I saw a post on Twitter talking about how interviews should stop using closed book, isolated practical exercises as a part of applying for a job. Who doesn’t look up something on Google, ask for advice on Twitter, or speak to someone they work with?
It got my thinking about my own work history, and something that I was taught before I got into testing, that I still try to follow.
Whilst I have been testing for over 6 years now, I spent more than that working different jobs in the retail sector. One of those jobs I worked for a company called Games Workshop. One thing that they had you learn and follow (which I believe they no longer have) were the “Ten Commandments of Retail”.
They were designed to help make staff approachable, but also to drive customer sales. But, there is one that I have adapted and will use no matter what job I have:
Display an in depth knowledge of the hobby
The aim for this was due to the different games they sold, the lore within each of them, the multiple rules, editions and changes made, it is nigh on impossible to know everything about the entire hobby.

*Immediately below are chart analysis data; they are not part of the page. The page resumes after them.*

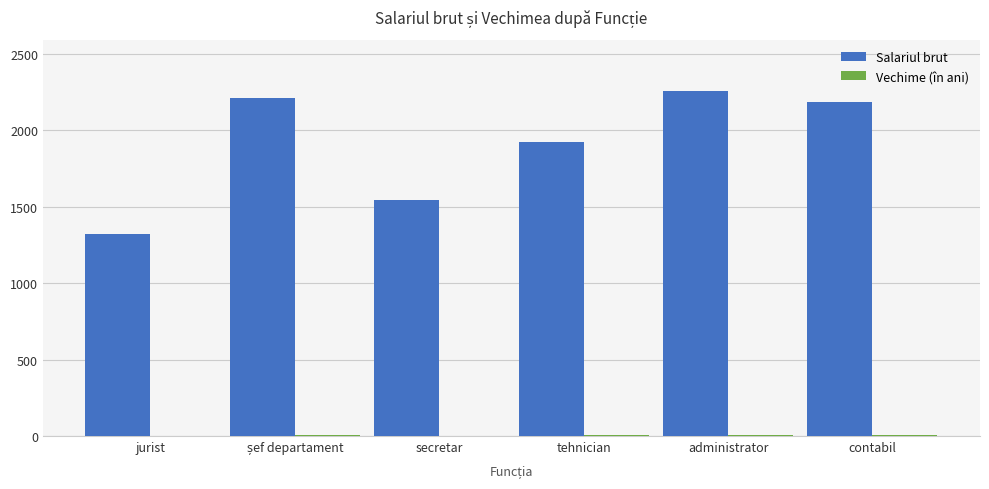

Are the bars grouped side by side (vs. stacked)?

Yes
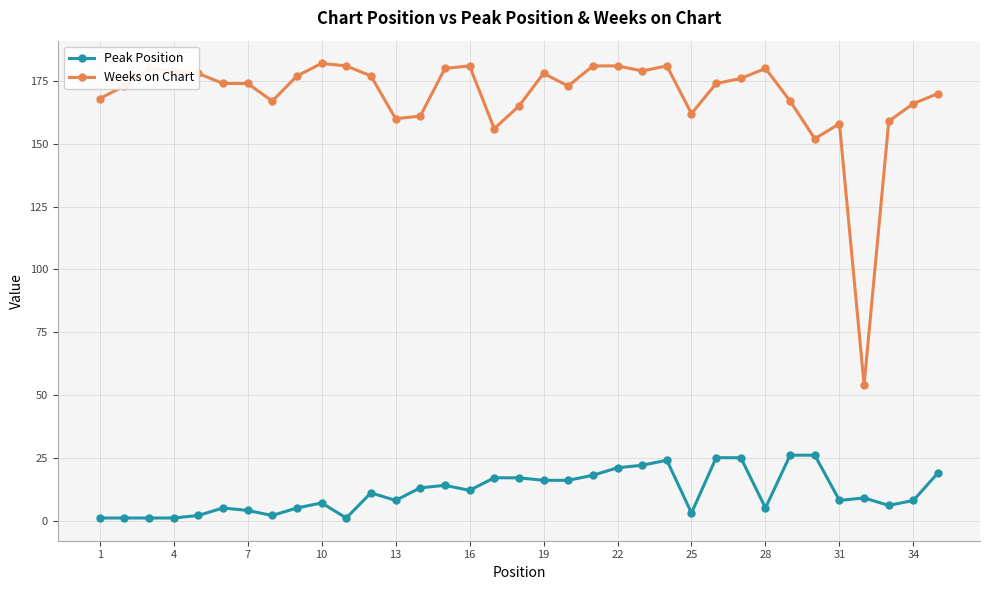

Which series has the largest total across all categories?

Weeks on Chart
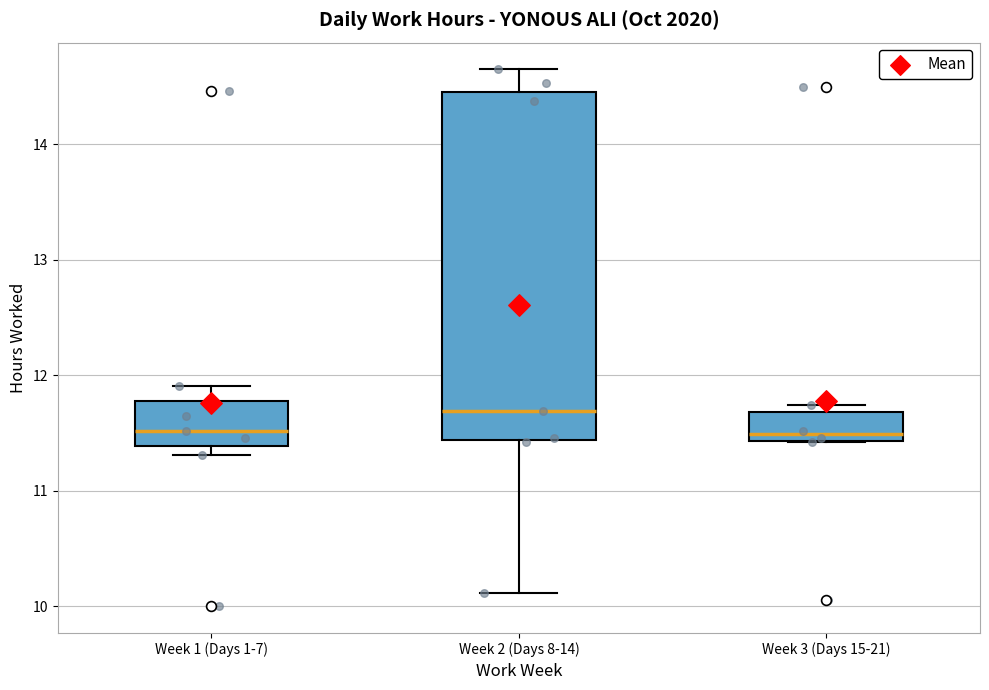

Reading left to right, transcribe this box plot: for each box, give where its median line is, the range the box spans, and where its two whiskers end, as read against the y-axis. The values are not printed on the chart, so give them approximately, as read against the axis.

Week 1 (Days 1-7): median 11.5, box 11.4 to 11.8, whiskers 11.3 to 11.9
Week 2 (Days 8-14): median 11.7, box 11.4 to 14.5, whiskers 10.1 to 14.7
Week 3 (Days 15-21): median 11.5, box 11.4 to 11.7, whiskers 11.4 to 11.7 (just above the box's upper edge)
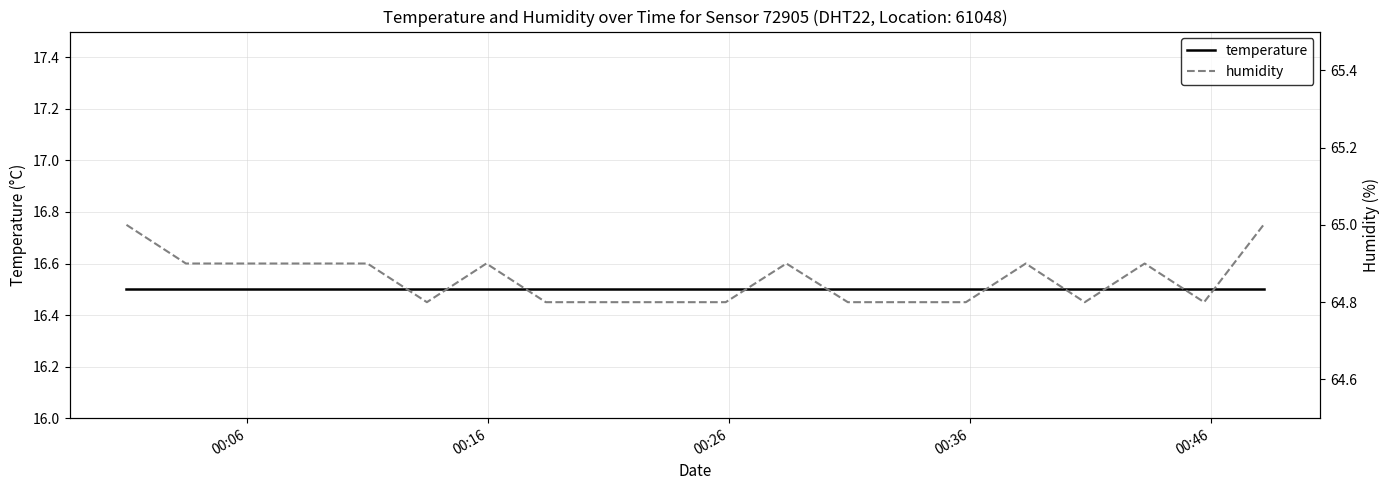

What is the minimum value for temperature?

16.5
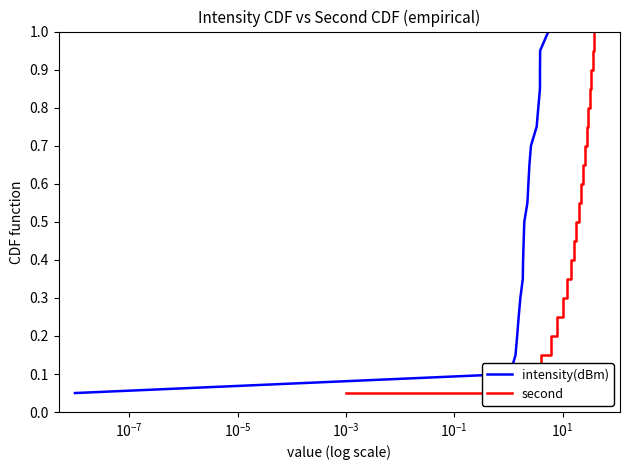

What is the minimum value for intensity(dBm)?

0.1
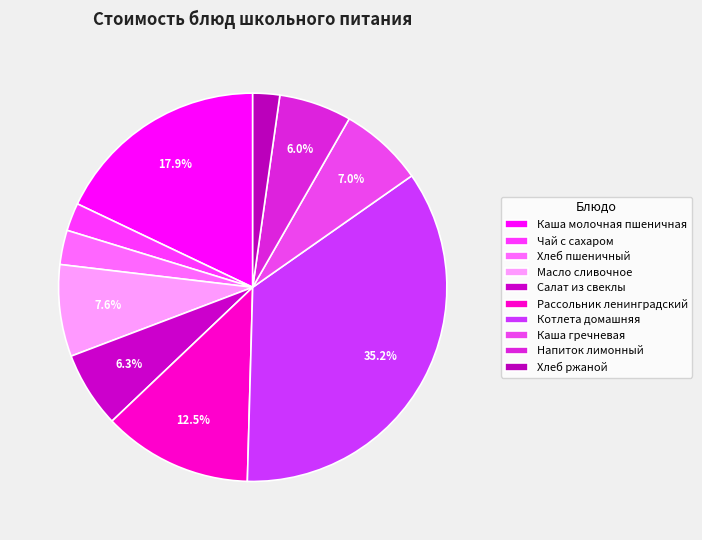

To the nearest percent, what is the difference between the largest and smallest slice percentages?

33%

As such, you don’t have to know everything, but know where to get the answer. If a customer asks an obscure question about something, telling them “I don’t know, sorry” is unlikely to help, whereas even if you don’t know the answer knowing where to look helps the customer out, and can even mean they know where to go in the future.
I carry that into my testing role, as I try to know what I can, but if someone comes up to me for help and I don’t know the answer myself, I try to help them get the answer they’re after. Not only that, I want to discover the answer with them, so if someone else asks the same thing I can give them the answer.
We can’t know everything, but we might know how the right people to put you in touch with, much like the telephone operators of old. And every time we connect you with someone, we add another person to our network of knowledge we can call on or connect other people to.